The electro-coalescence effect on a weakly electrified warm cumulus cloud was revisited. Assuming droplets with opposite signs are charged instantaneously by J_z, the amount of charge is determined by the size of the droplets. A new simulation with the exact treatment of the electrostatic force for an opposite-sign charge case based on the SDM particle-based approach provides a good estimation of the effect of electro-coalescence in the Greenfield gap region. In the simulation, droplets smaller than 0.1 µm are controlled by Brownian motion. The results show that, for droplets of opposite signs with the same treatment of the electrostatic force, the cloud evolution can be significantly changed as a function of the arbitrarily prescribed charging rate α. The case of droplets with same-sign charge (Tinsley and Zhou, 2015) and the charge amount prediction are necessary for accurate simulation.
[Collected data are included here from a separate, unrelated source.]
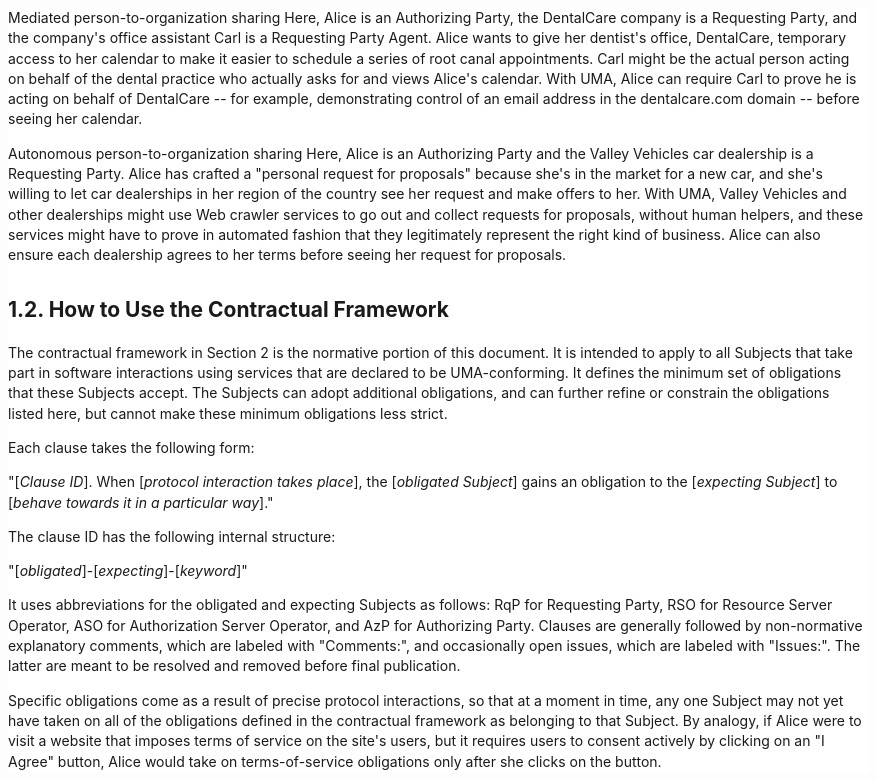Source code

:    Mediated person-to-organization sharing  Here, Alice is an
      Authorizing Party, the DentalCare company is a Requesting Party,
      and the company's office assistant Carl is a Requesting Party
      Agent.  Alice wants to give her dentist's office, DentalCare,
      temporary access to her calendar to make it easier to schedule a
      series of root canal appointments.  Carl might be the actual
      person acting on behalf of the dental practice who actually asks
      for and views Alice's calendar.  With UMA, Alice can require Carl
      to prove he is acting on behalf of DentalCare -- for example,
      demonstrating control of an email address in the dentalcare.com
      domain -- before seeing her calendar.

   Autonomous person-to-organization sharing  Here, Alice is an
      Authorizing Party and the Valley Vehicles car dealership is a
      Requesting Party.  Alice has crafted a "personal request for
      proposals" because she's in the market for a new car, and she's
      willing to let car dealerships in her region of the country see
      her request and make offers to her.  With UMA, Valley Vehicles and
      other dealerships might use Web crawler services to go out and
      collect requests for proposals, without human helpers, and these
      services might have to prove in automated fashion that they
      legitimately represent the right kind of business.  Alice can also
      ensure each dealership agrees to her terms before seeing her
      request for proposals.

## 1.2.  How to Use the Contractual Framework

   The contractual framework in Section 2 is the normative portion of
   this document.  It is intended to apply to all Subjects that take
   part in software interactions using services that are declared to be
   UMA-conforming.  It defines the minimum set of obligations that these
   Subjects accept.  The Subjects can adopt additional obligations, and
   can further refine or constrain the obligations listed here, but
   cannot make these minimum obligations less strict.

   Each clause takes the following form:

   "[_Clause ID_].  When [_protocol interaction takes place_], the
   [_obligated Subject_] gains an obligation to the [_expecting
   Subject_] to [_behave towards it in a particular way_]."

   The clause ID has the following internal structure:

   "[_obligated_]-[_expecting_]-[_keyword_]"

   It uses abbreviations for the obligated and expecting Subjects as
   follows: RqP for Requesting Party, RSO for Resource Server Operator,
   ASO for Authorization Server Operator, and AzP for Authorizing Party.
   Clauses are generally followed by non-normative explanatory comments,
   which are labeled with "Comments:", and occasionally open issues,
   which are labeled with "Issues:".  The latter are meant to be
   resolved and removed before final publication.

   Specific obligations come as a result of precise protocol
   interactions, so that at a moment in time, any one Subject may not
   yet have taken on all of the obligations defined in the contractual
   framework as belonging to that Subject.  By analogy, if Alice were to
   visit a website that imposes terms of service on the site's users,
   but it requires users to consent actively by clicking on an "I Agree"
   button, Alice would take on terms-of-service obligations only after
   she clicks on the button.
Electro-coalescence has a larger impact on highly polluted warm cumulus clouds.

Cloud radiation feedback is one of the sources of uncertainty in the climate model (Zelinka et al., 2017). The electrostatic force effect parameterisation for different cloud types should be indicated to improve climate model accuracy. This study reveals the electrostatic force effect on warm cumulus clouds, contributing to the parameterisation of electrostatic microphysical processes.